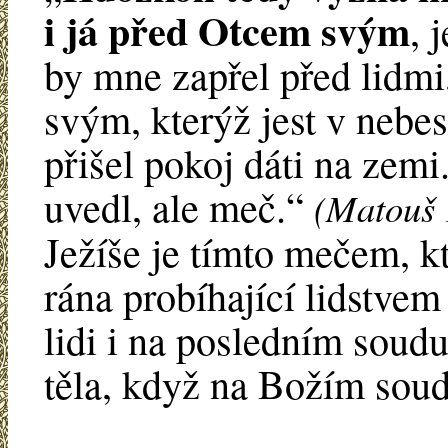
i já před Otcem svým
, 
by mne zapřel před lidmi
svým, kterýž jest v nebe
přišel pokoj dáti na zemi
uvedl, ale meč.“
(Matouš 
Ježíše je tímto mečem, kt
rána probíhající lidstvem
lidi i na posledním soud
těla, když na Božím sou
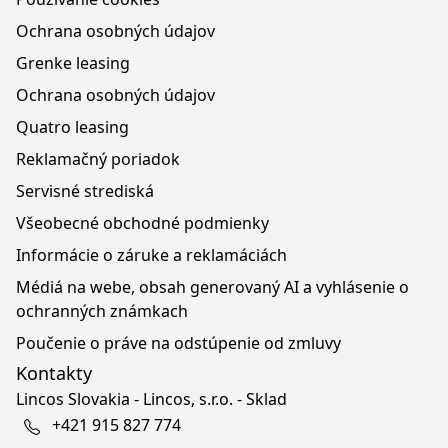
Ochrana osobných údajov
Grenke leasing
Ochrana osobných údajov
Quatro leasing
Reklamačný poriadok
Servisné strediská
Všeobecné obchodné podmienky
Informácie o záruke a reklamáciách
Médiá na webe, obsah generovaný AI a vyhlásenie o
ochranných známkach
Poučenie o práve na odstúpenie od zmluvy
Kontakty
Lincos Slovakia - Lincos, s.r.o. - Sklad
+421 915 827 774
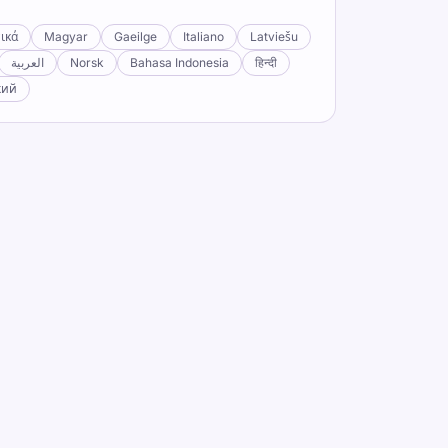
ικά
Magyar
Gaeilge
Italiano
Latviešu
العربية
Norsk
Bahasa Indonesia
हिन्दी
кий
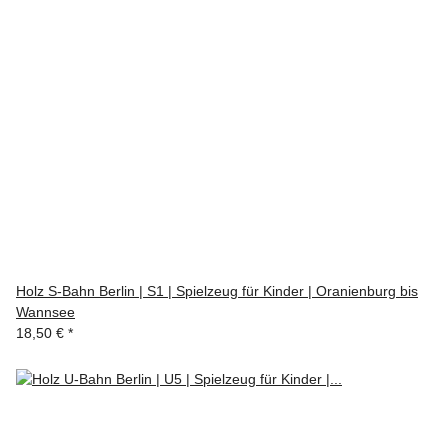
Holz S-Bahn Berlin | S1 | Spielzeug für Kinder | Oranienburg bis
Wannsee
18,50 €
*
════
JOB - Reproduce the text read from all the items above with "Servisné strediská" replaced by "Servisné centrá" and every other line left as it is. Leave out the pictures.

FINAL ANSWER -
i já před Otcem svým
, 
by mne zapřel před lidmi
svým, kterýž jest v nebe
přišel pokoj dáti na zemi
uvedl, ale meč.“
(Matouš 
Ježíše je tímto mečem, kt
rána probíhající lidstvem
lidi i na posledním soud
těla, když na Božím sou
Ochrana osobných údajov
Grenke leasing
Ochrana osobných údajov
Quatro leasing
Reklamačný poriadok
Servisné centrá
Všeobecné obchodné podmienky
Informácie o záruke a reklamáciách
Médiá na webe, obsah generovaný AI a vyhlásenie o
ochranných známkach
Poučenie o práve na odstúpenie od zmluvy
Kontakty
Lincos Slovakia - Lincos, s.r.o. - Sklad
+421 915 827 774
ικά
Magyar
Gaeilge
Italiano
Latviešu
العربية
Norsk
Bahasa Indonesia
हिन्दी
кий
Holz S-Bahn Berlin | S1 | Spielzeug für Kinder | Oranienburg bis
Wannsee
18,50 €
*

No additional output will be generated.